--- START ---

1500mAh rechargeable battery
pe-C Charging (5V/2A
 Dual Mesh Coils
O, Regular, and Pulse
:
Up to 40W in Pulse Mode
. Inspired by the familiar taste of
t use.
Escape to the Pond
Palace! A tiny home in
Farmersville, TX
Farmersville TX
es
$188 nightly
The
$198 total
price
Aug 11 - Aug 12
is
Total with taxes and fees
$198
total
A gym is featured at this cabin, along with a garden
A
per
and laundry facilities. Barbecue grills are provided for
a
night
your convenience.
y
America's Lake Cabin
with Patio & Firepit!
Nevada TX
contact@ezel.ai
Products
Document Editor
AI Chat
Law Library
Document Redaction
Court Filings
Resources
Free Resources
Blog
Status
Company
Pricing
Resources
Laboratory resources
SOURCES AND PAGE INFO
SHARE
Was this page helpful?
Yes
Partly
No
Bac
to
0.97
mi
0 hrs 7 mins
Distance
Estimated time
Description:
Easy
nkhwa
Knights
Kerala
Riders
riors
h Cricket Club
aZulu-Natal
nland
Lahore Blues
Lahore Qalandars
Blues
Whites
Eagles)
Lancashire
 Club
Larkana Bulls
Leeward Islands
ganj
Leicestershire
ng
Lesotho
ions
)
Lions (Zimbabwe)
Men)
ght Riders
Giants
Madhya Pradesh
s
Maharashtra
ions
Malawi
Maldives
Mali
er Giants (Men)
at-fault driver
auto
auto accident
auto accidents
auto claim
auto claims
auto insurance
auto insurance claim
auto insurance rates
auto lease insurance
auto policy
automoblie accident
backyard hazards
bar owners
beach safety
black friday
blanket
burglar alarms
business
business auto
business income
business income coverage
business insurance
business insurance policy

--- END ---

◆ **Description of the task**: Could you work out how many lines above contain the string "Document"? Only the number should be given.

◆ **Finished task**: 2